Given information:

· · ·

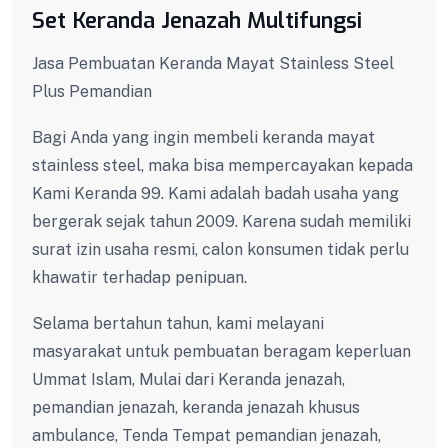
Set Keranda Jenazah Multifungsi
Jasa Pembuatan Keranda Mayat Stainless Steel
Plus Pemandian
Bagi Anda yang ingin membeli keranda mayat
stainless steel, maka bisa mempercayakan kepada
Kami Keranda 99. Kami adalah badah usaha yang
bergerak sejak tahun 2009. Karena sudah memiliki
surat izin usaha resmi, calon konsumen tidak perlu
khawatir terhadap penipuan.
Selama bertahun tahun, kami melayani
masyarakat untuk pembuatan beragam keperluan
Ummat Islam, Mulai dari Keranda jenazah,
pemandian jenazah, keranda jenazah khusus
ambulance, Tenda Tempat pemandian jenazah,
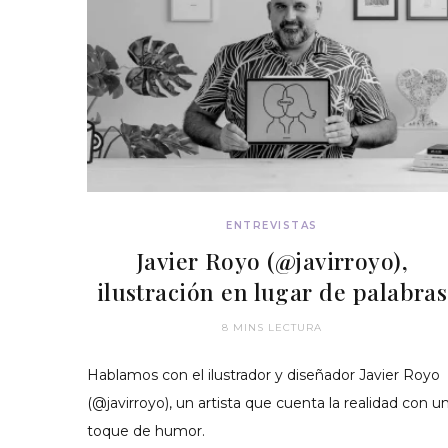
ENTREVISTAS
Javier Royo (@javirroyo),
ilustración en lugar de palabras
8 MINS LECTURA
Hablamos con el ilustrador y diseñador Javier Royo
(@javirroyo), un artista que cuenta la realidad con u
toque de humor.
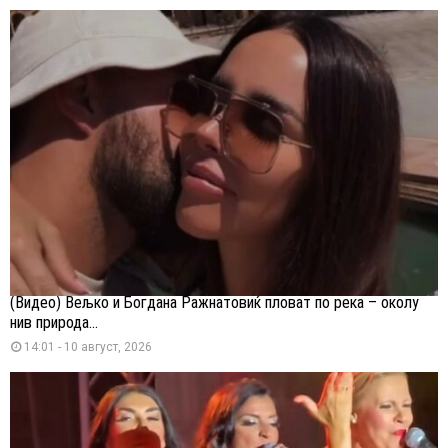
(Видео) Вељко и Богдана Ражнатовиќ пловат по река – околу
нив природа...
14:01 - 10 август, 2026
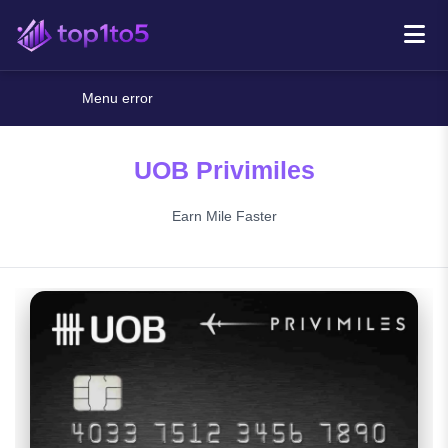
Menu error
UOB Privimiles
Earn Mile Faster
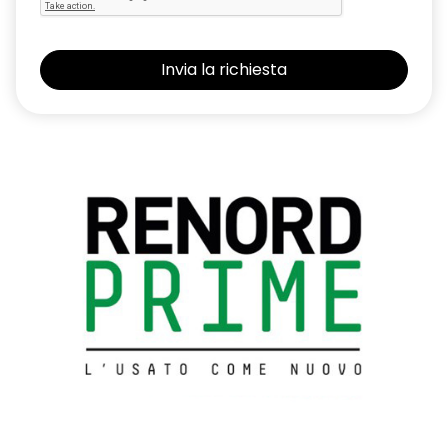
Tappetini anteriori e posteriori
temperatura esterna
TESSUTO LIBERIA Grigio
TOUCH PAD 7''
Touch Pad 7'' (senza lettore CD) con funzione Mirror Screen
Vetri posteriori oscurati
Volante in pelle
Volante in pelle con inserto «satin»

· · ·

Exercise requirements: Exactly restate the lines from the beginning of the data through the line with "masyarakat untuk pembuatan beragam keperluan", and no others, keeping pictures out.

Written response:
Set Keranda Jenazah Multifungsi
Jasa Pembuatan Keranda Mayat Stainless Steel
Plus Pemandian
Bagi Anda yang ingin membeli keranda mayat
stainless steel, maka bisa mempercayakan kepada
Kami Keranda 99. Kami adalah badah usaha yang
bergerak sejak tahun 2009. Karena sudah memiliki
surat izin usaha resmi, calon konsumen tidak perlu
khawatir terhadap penipuan.
Selama bertahun tahun, kami melayani
masyarakat untuk pembuatan beragam keperluan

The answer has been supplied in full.